### Text under study
What is the difference between an ethical person and a moral person?
By DW Davis
Pikeville, North Carolina
September 7, 2015 12:56pm CST
I was in a Bible study at church a couple years ago and the Deacon asked the group if they knew the answer to this question. He then gave me a pointed look as he and I had actually discussed this very topic a few days earlier when I'd stopped by his office on another matter. I correctly took that look to mean that I was not to answer. Many of the men, it was a men's Bible study, thought there was no difference between the two. I was reminded of this particular question when I saw @Berniezeitler 's discussions about situation ethics. So, what do you think the difference between an ethical person and moral person is?
9 people like this
• United States
7 Sep 15
@DWDavis I look at it in this way: A Person Does not have to have Morals to have ethics, but a Moral person will always have ethics. Morals are tied to strong beliefs in right and wrong and as such their ethics seldom change as a result of the situation they are in. Ethics are set by others and depend on social norms. A good example is how the court system works, especially the Supreme Court. At one time the ethical stance was that a situation was wrong. The court hears a case before it on the situation and can make something that is believed morally wrong as ethically right.
• Saco, Maine
8 Sep 15
I've long thought that ethics are geared to particular practices and situations, such as medical ethics, which dictate that certain rules be followed by doctors and other practitioners. Our morals govern how we live our entire lives, not just portions of it. I think both concepts overlap in many instances, but I tend to see morals on a more spiritual plane and ethics on a humanistic one. There again, the two go hand-in-hand, in my opinion.
• United States
27 Sep 15
Morals are core values that could be from a religious upbringing and ethics are more about what happens when we are in dealings with other people be it in the neighborhood, the office, or in other public situations where there is more being exchanged than words.
• Pikeville, North Carolina
3 Oct 15
Most morals are based on religious teachings and most religious teachings are based on the rules humans came up with that allowed them to live relatively peacefully with each other as they began to settle in communities thousands of years ago.
• Preston, England
21 Sep 15
morals and ethics are usually used as interchangeable terms. You may be moral without thinking or knowing why; you know instinctively that crime such as theft is wrong or don't steal because the law or religion says so - ethics is a more systematic code and a thought out process of decision making on a course of action. You might face a dilemma that means having to think about a course of action, in which case the decision becomes ethical rather than just moral.

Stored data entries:
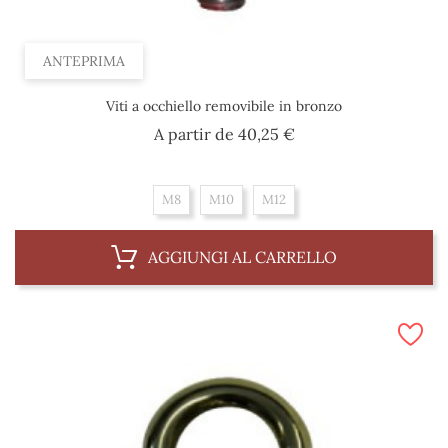
ANTEPRIMA
Viti a occhiello removibile in bronzo
Prezzo
A partir de
40,25 €
M8
M10
M12
AGGIUNGI AL CARRELLO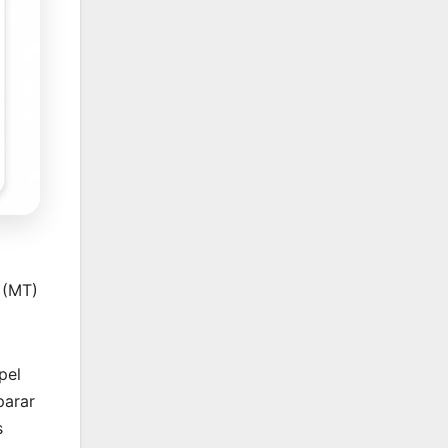
 (MT)
pel
parar
s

### Tasks to complete
a) In the discussion on ethics and morals, what example does the reply from Saco, Maine give of ethics geared to particular practices?
b) Write out the part of the discussion on ethics and morals starting at "What is the" and ending at "moral person is?".

### List of solutions
a) Medical ethics.

b)
What is the difference between an ethical person and a moral person?
By DW Davis
Pikeville, North Carolina
September 7, 2015 12:56pm CST
I was in a Bible study at church a couple years ago and the Deacon asked the group if they knew the answer to this question. He then gave me a pointed look as he and I had actually discussed this very topic a few days earlier when I'd stopped by his office on another matter. I correctly took that look to mean that I was not to answer. Many of the men, it was a men's Bible study, thought there was no difference between the two. I was reminded of this particular question when I saw @Berniezeitler 's discussions about situation ethics. So, what do you think the difference between an ethical person and moral person is?